Materials provided |
******

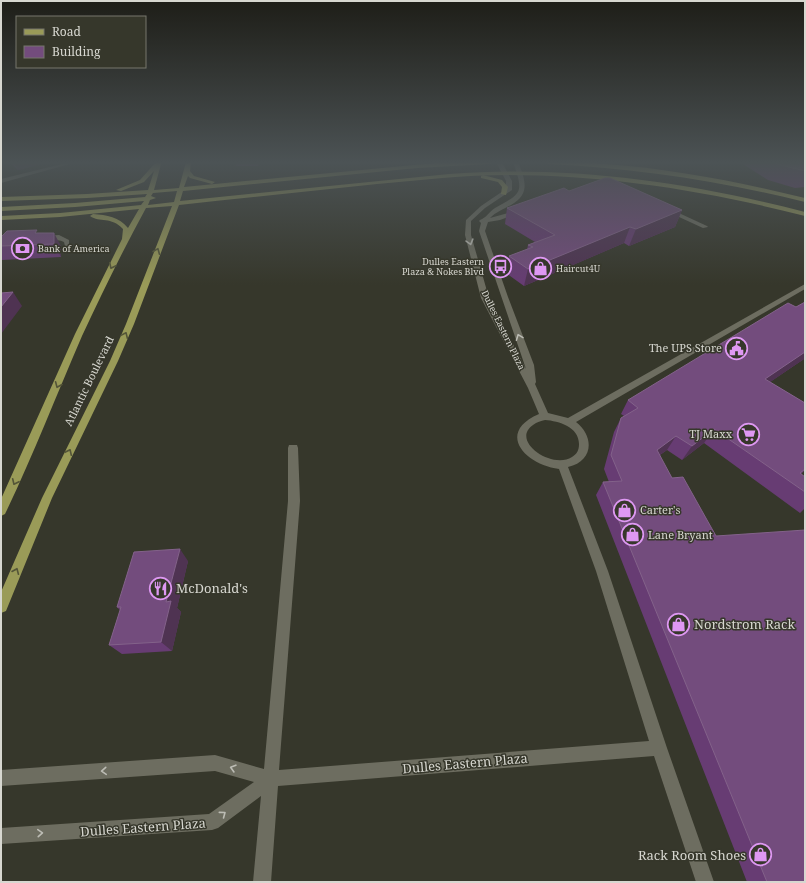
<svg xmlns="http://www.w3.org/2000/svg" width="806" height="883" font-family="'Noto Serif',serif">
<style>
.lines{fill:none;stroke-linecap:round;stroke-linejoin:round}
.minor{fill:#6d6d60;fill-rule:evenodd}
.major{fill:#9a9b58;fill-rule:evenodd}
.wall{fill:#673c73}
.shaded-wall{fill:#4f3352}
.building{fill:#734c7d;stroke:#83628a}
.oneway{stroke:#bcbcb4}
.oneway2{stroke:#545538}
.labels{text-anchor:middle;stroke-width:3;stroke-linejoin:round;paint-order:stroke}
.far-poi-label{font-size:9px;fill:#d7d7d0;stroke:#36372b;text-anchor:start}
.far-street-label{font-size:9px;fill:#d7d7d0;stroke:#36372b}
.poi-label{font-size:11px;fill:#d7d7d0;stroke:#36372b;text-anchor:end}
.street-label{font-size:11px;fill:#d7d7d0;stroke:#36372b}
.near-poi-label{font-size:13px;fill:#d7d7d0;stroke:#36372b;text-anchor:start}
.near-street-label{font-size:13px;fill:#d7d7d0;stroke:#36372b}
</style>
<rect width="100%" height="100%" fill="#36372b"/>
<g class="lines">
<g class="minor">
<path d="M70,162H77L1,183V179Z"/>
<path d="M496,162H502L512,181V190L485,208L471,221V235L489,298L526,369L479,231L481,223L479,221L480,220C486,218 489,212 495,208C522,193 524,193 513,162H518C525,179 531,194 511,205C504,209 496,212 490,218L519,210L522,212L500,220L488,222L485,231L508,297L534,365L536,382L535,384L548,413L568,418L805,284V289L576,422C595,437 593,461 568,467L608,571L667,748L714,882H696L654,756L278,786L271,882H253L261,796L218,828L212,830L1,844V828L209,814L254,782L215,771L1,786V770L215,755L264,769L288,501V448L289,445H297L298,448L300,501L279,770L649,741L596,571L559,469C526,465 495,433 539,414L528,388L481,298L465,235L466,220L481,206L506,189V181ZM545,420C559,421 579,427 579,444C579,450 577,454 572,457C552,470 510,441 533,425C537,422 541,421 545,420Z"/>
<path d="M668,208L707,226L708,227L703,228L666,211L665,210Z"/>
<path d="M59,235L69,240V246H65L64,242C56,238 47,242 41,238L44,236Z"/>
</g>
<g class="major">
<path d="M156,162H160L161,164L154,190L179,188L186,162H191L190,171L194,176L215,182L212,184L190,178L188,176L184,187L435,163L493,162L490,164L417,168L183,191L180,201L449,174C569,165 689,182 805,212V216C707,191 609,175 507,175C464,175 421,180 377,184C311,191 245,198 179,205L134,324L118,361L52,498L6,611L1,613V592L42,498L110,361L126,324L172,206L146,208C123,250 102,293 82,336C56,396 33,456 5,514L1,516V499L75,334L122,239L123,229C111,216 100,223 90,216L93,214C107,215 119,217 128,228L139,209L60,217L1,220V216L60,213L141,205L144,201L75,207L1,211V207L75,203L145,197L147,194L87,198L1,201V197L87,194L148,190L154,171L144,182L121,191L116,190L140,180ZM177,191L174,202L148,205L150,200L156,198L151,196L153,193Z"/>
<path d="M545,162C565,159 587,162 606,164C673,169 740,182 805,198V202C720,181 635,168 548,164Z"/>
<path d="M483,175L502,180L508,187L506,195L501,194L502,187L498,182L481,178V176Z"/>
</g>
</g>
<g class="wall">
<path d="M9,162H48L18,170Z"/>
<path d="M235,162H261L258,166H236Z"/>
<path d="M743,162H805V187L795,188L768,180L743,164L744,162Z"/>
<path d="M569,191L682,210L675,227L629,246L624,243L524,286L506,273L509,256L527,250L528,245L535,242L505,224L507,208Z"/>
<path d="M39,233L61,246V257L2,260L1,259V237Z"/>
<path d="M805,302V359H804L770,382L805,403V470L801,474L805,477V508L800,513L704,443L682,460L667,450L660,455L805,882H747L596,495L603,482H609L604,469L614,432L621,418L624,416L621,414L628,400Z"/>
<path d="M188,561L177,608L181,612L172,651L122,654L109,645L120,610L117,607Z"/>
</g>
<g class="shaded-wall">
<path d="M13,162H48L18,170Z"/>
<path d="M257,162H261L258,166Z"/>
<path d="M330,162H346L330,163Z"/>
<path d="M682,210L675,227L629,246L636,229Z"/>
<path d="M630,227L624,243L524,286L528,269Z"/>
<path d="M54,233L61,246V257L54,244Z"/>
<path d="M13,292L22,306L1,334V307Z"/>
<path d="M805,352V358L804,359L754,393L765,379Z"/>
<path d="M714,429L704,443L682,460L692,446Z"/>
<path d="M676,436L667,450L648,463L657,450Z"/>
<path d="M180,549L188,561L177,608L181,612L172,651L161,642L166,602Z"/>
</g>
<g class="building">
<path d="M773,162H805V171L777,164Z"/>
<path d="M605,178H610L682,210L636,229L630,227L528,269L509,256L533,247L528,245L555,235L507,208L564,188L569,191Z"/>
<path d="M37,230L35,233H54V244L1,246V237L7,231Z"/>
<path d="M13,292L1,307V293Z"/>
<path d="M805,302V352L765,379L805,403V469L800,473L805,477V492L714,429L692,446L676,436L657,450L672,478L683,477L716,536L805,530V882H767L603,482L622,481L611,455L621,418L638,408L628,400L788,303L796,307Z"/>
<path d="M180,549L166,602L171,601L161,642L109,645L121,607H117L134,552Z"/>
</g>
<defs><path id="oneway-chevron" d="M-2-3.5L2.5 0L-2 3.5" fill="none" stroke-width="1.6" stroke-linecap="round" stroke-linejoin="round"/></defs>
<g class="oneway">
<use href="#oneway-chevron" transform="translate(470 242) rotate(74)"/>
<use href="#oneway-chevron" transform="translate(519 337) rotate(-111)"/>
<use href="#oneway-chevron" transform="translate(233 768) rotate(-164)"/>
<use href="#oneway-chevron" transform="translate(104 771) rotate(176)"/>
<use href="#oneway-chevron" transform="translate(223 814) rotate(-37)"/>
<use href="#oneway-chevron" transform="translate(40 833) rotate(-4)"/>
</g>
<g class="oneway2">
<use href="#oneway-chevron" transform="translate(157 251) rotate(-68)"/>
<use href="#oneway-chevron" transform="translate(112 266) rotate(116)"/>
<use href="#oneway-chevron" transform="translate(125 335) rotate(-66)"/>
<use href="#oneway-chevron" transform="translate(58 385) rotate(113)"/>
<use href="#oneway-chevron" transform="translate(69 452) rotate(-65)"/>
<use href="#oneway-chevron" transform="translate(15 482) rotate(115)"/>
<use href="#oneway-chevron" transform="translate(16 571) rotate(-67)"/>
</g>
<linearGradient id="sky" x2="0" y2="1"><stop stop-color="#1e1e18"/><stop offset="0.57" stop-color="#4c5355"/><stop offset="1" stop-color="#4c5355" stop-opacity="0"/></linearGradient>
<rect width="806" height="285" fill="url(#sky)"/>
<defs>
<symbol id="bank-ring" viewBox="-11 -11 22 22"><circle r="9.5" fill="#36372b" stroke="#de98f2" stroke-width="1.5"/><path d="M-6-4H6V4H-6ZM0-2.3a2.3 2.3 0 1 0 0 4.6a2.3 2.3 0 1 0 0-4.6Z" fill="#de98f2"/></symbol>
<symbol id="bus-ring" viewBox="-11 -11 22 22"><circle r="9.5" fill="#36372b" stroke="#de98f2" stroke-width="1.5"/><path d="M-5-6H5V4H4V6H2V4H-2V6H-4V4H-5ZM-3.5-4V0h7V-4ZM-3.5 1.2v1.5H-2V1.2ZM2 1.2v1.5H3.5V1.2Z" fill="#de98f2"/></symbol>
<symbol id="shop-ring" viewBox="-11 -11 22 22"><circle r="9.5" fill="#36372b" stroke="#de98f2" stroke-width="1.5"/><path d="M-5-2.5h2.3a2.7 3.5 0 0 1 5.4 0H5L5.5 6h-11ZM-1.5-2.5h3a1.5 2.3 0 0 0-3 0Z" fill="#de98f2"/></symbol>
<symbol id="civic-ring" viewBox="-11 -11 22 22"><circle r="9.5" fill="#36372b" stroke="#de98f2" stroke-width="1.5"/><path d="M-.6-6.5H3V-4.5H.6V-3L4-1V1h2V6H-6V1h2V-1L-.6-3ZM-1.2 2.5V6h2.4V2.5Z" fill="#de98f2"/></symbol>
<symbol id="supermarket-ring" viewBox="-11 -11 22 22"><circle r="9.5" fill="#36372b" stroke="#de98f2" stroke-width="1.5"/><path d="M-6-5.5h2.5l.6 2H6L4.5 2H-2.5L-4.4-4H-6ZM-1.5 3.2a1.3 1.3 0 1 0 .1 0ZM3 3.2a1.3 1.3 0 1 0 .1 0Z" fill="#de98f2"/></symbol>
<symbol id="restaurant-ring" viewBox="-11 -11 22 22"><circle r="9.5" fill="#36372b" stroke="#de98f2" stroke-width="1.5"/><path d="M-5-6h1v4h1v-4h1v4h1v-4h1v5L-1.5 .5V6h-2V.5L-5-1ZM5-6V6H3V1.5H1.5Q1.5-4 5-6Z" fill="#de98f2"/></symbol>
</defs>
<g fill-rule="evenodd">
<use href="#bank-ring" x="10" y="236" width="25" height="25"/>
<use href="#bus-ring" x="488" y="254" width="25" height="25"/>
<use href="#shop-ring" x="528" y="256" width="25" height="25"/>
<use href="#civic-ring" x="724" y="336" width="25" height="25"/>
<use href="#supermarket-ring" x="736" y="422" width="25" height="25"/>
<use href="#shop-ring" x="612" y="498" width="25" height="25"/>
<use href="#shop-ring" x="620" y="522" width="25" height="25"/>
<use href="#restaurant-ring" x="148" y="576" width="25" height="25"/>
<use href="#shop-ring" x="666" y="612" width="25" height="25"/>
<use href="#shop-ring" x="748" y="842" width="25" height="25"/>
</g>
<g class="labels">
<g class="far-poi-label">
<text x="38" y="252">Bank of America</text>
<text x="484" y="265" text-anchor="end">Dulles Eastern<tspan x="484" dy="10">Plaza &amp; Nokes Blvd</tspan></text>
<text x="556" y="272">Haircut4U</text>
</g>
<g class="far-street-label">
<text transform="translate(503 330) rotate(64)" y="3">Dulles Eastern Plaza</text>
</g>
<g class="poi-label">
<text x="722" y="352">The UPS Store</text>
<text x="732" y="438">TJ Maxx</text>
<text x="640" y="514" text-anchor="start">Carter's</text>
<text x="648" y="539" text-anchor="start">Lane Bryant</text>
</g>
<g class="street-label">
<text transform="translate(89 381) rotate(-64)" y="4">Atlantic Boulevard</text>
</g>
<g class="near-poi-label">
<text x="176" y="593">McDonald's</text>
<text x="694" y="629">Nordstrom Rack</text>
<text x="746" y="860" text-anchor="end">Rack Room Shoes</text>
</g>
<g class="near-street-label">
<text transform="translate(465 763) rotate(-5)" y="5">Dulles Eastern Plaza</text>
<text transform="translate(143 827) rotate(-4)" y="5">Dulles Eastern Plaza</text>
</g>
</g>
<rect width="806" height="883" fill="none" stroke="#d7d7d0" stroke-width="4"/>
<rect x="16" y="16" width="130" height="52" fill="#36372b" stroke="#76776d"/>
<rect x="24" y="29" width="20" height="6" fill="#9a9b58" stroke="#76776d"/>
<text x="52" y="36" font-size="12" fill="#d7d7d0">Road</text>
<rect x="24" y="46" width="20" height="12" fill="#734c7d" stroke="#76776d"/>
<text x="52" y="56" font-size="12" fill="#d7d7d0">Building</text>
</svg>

******

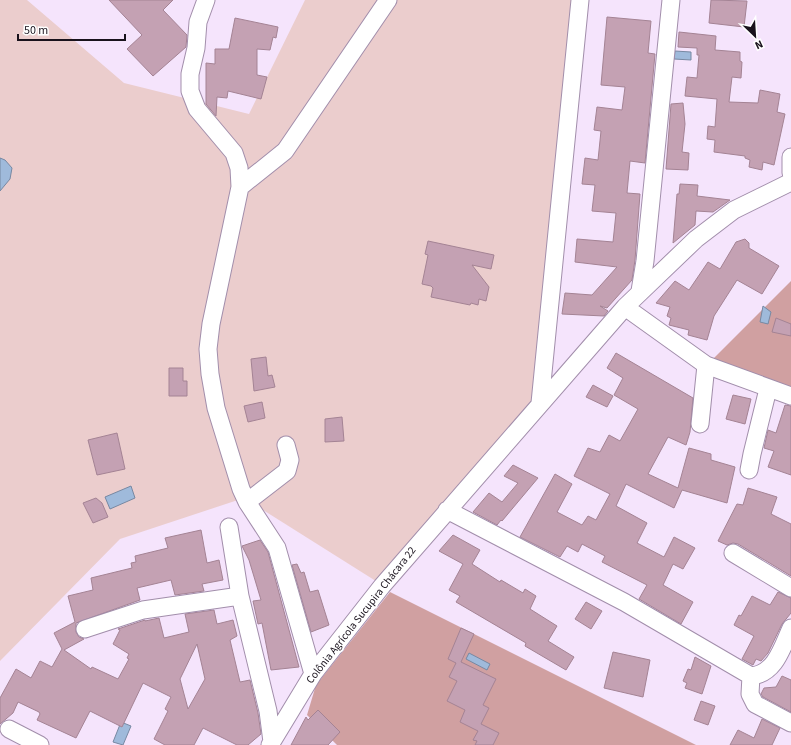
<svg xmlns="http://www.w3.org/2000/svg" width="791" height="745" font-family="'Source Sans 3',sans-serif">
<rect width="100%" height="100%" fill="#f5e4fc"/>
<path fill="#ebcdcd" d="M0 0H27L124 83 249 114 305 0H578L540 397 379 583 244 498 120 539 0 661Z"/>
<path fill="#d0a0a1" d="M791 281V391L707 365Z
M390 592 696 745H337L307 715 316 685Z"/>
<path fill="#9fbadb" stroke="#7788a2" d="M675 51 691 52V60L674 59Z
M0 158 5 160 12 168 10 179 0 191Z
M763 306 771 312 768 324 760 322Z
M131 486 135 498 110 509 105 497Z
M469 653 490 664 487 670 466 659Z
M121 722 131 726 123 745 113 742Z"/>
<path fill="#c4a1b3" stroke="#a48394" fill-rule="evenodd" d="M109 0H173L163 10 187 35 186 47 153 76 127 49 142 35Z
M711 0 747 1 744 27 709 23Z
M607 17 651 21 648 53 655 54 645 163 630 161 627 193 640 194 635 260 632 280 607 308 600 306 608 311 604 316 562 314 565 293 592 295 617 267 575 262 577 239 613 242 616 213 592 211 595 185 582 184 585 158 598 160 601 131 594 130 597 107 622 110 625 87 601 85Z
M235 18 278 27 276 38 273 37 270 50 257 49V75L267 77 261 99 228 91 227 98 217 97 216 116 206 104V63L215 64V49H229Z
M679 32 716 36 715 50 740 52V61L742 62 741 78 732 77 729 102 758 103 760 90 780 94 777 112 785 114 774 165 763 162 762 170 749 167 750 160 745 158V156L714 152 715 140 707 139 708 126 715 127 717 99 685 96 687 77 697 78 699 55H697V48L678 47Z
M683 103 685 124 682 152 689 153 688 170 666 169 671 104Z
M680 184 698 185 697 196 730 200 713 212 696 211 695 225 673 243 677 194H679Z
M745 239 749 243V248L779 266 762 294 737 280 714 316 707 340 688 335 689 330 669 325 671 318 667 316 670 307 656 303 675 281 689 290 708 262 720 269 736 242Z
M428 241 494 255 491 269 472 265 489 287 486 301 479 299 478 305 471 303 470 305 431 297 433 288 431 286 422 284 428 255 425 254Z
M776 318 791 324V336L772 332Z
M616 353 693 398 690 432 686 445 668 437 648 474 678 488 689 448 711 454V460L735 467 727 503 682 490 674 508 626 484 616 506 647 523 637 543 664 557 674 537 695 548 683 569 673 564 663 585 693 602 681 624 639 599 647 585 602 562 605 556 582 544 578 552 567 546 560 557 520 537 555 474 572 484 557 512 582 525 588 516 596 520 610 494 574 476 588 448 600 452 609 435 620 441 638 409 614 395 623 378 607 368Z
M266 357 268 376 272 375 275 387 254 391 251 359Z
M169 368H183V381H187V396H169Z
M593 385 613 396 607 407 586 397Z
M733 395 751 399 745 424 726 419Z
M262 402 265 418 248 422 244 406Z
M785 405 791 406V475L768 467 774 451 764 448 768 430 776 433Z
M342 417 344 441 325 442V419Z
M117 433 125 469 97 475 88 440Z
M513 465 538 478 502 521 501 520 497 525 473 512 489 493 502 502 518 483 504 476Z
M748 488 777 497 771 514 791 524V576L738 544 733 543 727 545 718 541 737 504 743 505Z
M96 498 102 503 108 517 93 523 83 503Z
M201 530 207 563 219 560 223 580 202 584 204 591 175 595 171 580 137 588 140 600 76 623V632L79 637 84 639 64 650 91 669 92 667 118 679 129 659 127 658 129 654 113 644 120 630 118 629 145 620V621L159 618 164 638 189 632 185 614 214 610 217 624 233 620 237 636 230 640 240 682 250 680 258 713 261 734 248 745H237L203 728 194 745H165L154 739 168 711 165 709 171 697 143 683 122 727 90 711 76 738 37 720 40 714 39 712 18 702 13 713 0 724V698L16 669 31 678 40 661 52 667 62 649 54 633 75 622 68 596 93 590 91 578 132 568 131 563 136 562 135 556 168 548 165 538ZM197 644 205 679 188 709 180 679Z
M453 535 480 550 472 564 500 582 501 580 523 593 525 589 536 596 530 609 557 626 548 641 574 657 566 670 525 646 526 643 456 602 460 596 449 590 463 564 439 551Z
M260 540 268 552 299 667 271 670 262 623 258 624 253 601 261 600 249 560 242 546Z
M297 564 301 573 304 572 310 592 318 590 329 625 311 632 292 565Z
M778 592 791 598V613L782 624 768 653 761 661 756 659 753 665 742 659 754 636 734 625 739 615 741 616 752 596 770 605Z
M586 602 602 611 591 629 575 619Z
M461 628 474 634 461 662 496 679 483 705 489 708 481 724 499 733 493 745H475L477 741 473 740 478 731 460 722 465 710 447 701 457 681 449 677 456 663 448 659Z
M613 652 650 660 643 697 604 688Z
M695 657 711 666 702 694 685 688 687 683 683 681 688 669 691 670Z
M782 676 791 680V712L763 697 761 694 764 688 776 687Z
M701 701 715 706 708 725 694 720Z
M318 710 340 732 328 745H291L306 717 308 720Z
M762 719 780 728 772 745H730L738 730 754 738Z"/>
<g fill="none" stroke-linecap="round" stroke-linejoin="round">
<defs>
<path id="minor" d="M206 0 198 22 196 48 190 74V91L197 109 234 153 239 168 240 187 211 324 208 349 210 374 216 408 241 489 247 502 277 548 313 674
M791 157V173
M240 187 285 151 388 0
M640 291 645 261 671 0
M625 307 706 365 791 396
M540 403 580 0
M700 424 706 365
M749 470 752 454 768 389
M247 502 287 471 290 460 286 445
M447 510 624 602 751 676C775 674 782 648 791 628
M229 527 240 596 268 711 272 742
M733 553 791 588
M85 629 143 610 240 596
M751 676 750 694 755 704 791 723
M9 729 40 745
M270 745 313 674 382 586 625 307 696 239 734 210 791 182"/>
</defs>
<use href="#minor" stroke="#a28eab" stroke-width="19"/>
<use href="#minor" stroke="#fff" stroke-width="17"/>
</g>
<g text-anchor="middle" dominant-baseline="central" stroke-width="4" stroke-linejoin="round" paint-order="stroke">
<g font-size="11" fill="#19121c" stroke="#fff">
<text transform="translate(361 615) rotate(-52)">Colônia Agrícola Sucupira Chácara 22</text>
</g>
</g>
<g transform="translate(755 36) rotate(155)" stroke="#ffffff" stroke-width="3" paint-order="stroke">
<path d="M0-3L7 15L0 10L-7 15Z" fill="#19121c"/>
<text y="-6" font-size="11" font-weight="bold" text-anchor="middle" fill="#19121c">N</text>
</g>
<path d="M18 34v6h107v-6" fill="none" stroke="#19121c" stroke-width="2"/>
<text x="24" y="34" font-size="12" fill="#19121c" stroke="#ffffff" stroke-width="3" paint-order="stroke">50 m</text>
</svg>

******

Exercise instructions |
Report back each line of the entries that holds the string "labels".

Response to this exercise |
.labels{text-anchor:middle;stroke-width:3;stroke-linejoin:round;paint-order:stroke}
<g class="labels">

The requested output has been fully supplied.